## ACTIVITY
Give back exactly the first lines of the entries below, through the line with "protein positivity is".

(SUPPLIED DATA Opens)

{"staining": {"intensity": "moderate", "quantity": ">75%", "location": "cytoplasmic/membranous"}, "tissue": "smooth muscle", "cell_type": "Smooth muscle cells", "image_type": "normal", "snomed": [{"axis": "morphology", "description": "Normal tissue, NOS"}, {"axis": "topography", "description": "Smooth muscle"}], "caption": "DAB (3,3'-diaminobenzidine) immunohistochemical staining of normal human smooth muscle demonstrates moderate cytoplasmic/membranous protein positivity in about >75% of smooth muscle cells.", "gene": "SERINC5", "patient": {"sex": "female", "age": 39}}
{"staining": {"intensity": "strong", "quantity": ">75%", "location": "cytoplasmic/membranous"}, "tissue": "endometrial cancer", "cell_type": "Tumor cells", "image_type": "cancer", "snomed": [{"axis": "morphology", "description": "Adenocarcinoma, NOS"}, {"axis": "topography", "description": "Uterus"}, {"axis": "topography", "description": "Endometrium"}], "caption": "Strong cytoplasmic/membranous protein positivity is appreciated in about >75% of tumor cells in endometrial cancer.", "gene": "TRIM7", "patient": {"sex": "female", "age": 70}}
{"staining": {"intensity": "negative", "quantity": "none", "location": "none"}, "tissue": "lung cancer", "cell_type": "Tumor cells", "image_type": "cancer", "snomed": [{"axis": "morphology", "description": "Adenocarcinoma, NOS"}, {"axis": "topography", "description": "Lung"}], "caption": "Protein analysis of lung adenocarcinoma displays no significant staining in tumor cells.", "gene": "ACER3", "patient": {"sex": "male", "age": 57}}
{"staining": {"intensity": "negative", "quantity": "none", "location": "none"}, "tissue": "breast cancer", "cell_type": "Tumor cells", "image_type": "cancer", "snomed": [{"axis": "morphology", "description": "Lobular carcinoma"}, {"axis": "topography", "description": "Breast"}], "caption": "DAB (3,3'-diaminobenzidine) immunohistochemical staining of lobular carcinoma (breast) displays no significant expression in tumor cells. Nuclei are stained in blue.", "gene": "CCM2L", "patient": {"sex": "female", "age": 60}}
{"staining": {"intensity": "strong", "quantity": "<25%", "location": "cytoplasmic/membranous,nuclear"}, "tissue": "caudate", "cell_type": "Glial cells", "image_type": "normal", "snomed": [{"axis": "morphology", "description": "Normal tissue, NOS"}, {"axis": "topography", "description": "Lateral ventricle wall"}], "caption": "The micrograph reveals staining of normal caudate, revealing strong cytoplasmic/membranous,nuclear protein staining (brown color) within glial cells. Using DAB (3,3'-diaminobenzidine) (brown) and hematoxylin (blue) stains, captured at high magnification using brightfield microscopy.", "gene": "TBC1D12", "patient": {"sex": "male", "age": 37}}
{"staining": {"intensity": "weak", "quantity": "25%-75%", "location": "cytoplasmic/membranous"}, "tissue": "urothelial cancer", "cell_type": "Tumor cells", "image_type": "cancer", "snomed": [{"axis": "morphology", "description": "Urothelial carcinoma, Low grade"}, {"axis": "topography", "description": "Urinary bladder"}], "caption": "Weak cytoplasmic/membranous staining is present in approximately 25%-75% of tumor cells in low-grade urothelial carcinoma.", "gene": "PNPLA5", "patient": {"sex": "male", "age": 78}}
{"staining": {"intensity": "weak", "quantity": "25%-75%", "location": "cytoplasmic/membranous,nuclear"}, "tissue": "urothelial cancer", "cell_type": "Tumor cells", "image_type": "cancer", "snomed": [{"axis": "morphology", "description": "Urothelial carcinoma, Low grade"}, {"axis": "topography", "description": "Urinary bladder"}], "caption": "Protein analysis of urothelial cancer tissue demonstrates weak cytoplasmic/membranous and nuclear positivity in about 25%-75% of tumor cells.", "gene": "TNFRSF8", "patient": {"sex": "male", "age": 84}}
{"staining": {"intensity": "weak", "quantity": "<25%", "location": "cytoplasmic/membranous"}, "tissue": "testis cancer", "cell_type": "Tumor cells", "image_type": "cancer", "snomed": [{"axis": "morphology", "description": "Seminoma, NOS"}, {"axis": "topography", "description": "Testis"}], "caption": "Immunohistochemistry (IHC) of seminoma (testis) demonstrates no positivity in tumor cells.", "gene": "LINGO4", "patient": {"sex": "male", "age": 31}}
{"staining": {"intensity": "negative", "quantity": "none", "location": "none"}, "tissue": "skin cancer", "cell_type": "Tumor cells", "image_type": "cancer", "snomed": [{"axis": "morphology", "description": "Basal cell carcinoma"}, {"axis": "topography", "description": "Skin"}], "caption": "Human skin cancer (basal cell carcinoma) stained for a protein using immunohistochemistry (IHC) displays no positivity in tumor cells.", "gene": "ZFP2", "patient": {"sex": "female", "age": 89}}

(SUPPLIED DATA Closes)

## RESPONSE TO THIS TASK
{"staining": {"intensity": "moderate", "quantity": ">75%", "location": "cytoplasmic/membranous"}, "tissue": "smooth muscle", "cell_type": "Smooth muscle cells", "image_type": "normal", "snomed": [{"axis": "morphology", "description": "Normal tissue, NOS"}, {"axis": "topography", "description": "Smooth muscle"}], "caption": "DAB (3,3'-diaminobenzidine) immunohistochemical staining of normal human smooth muscle demonstrates moderate cytoplasmic/membranous protein positivity in about >75% of smooth muscle cells.", "gene": "SERINC5", "patient": {"sex": "female", "age": 39}}
{"staining": {"intensity": "strong", "quantity": ">75%", "location": "cytoplasmic/membranous"}, "tissue": "endometrial cancer", "cell_type": "Tumor cells", "image_type": "cancer", "snomed": [{"axis": "morphology", "description": "Adenocarcinoma, NOS"}, {"axis": "topography", "description": "Uterus"}, {"axis": "topography", "description": "Endometrium"}], "caption": "Strong cytoplasmic/membranous protein positivity is appreciated in about >75% of tumor cells in endometrial cancer.", "gene": "TRIM7", "patient": {"sex": "female", "age": 70}}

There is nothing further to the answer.